I had a model Profile which was an extension to my User model which was the ForeignKey of my Post model, but I changed it to an AbstractUser and now if I try migrating or running and refreshing the page the server I get an error.

models.py

from django.db import models
from django.contrib.auth.models import AbstractUser


class User(AbstractUser):
    bio = models.TextField(max_length=500,null=True)
from django.db import models
from django.conf import settings
from django.urls import reverse


class Post(models.Model):
    author = models.ForeignKey(settings.AUTH_USER_MODEL, on_delete=models.CASCADE, null=True)
    title = models.CharField(max_length=100)
    content = models.TextField()

    def get_absolute_url(self):
        return reverse('post-details', kwargs={'pk': self.pk})

settings.py

INSTALLED_APPS = [
    ...
    'posts',
    'users',
]

AUTH_USER_MODEL = 'users.User'

error message after I try migrating

  Apply all migrations: admin, auth, contenttypes, posts, sessions, users
Traceback (most recent call last):
  File "/home/user/Projects/DNF/Project/manage.py", line 22, in <module>
    main()
  File "/home/user/Projects/DNF/Project/manage.py", line 18, in main
    execute_from_command_line(sys.argv)
  File "/usr/local/lib/python3.10/dist-packages/django/core/management/__init__.py", line 446, in execute_from_command_line
    utility.execute()
  File "/usr/local/lib/python3.10/dist-packages/django/core/management/__init__.py", line 440, in execute
    self.fetch_command(subcommand).run_from_argv(self.argv)
  File "/usr/local/lib/python3.10/dist-packages/django/core/management/base.py", line 402, in run_from_argv
    self.execute(*args, **cmd_options)
  File "/usr/local/lib/python3.10/dist-packages/django/core/management/base.py", line 448, in execute
    output = self.handle(*args, **options)
  File "/usr/local/lib/python3.10/dist-packages/django/core/management/base.py", line 96, in wrapped
    res = handle_func(*args, **kwargs)
  File "/usr/local/lib/python3.10/dist-packages/django/core/management/commands/migrate.py", line 295, in handle
    pre_migrate_apps = pre_migrate_state.apps
  File "/usr/local/lib/python3.10/dist-packages/django/utils/functional.py", line 57, in __get__
    res = instance.__dict__[self.name] = self.func(instance)
  File "/usr/local/lib/python3.10/dist-packages/django/db/migrations/state.py", line 566, in apps
    return StateApps(self.real_apps, self.models)
  File "/usr/local/lib/python3.10/dist-packages/django/db/migrations/state.py", line 637, in __init__
    raise ValueError("\n".join(error.msg for error in errors))
ValueError: The field admin.LogEntry.user was declared with a lazy reference to 'users.user', but app 'users' doesn't provide model 'user'.
The field posts.Post.author was declared with a lazy reference to 'users.user', but app 'users' doesn't provide model 'user'.
The field users.Profile.user was declared with a lazy reference to 'users.user', but app 'users' doesn't provide model 'user'.

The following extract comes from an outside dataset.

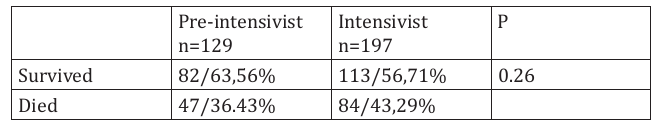
Table 2 Mortality rates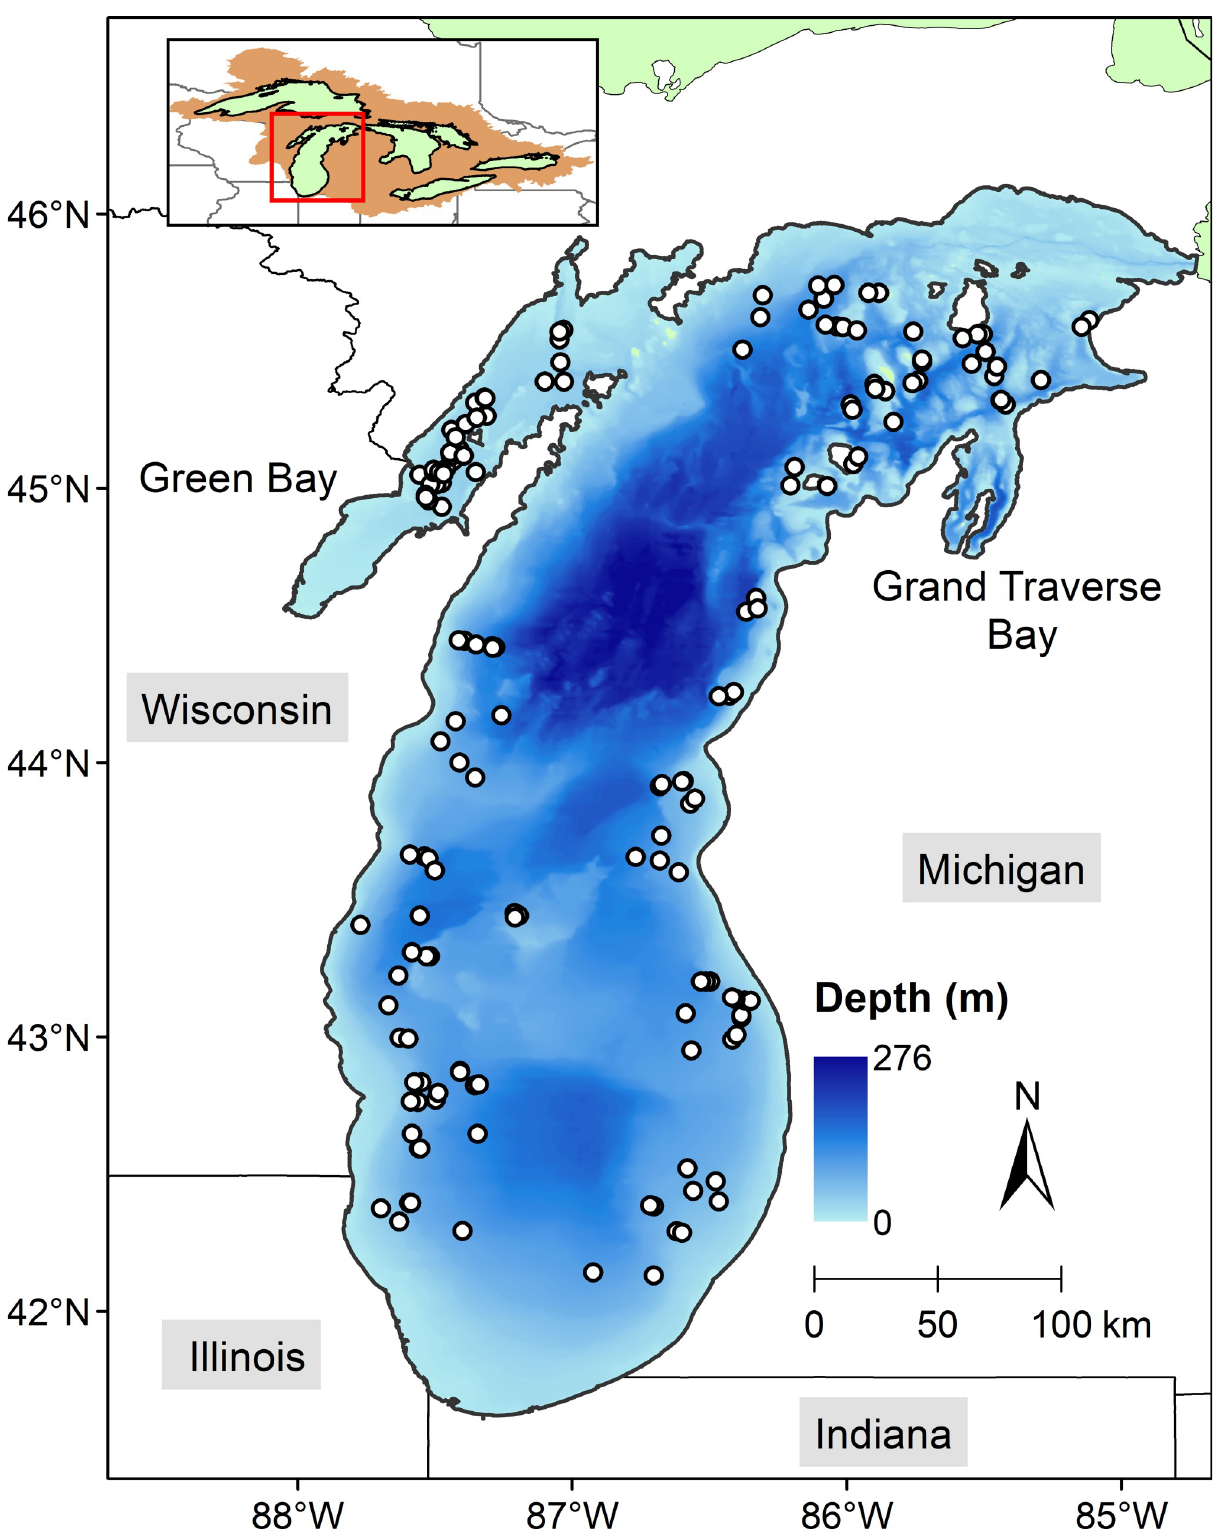
Fig 1. Lake Michigan map. The shaded area in the locator map depicts the Great Lakes watershed. White circles are the Fulmar sampling stations pooled across all seasons in 1930–1932. The map was generated by using a geographic information system (GIS) software ArcGIS version 10.4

CodePudding user response:

try to directly reference the User model, not through settings

change the foreign key field to this:

author = models.ForeignKey("users.User", on_delete=models.CASCADE, null=True)

CodePudding user response:

To have a reference to the User model, you should not do through settings directly instead you can use get_user_model() function. This function will return the currently active User model of project( the custom User model if one is specified, or User otherwise).

So change the foreign key field of your Post model like below:

from django.db import models
from django.conf import settings
from django.urls import reverse
from django.contrib.auth import get_user_model

User = get_user_model()

class Post(models.Model):
    author = models.ForeignKey(User, on_delete=models.CASCADE, null=True)
    ...

Reference: get_user_model() [Django-doc]

CodePudding user response:

I easily solved it by deleting all the migration files in the migrations folder except the init.py file. And also delete db.sqlite3. Now run the following commands : python manage.py makemigrations and then python manage.py migrate. Now you'll have to create the super user once again, so for this just type the following commmand : python manage.py createsuperuser. Then it will prompt for username, email and password, so enter your credentials and all will continue to work properly once again I hope that this will be helpful.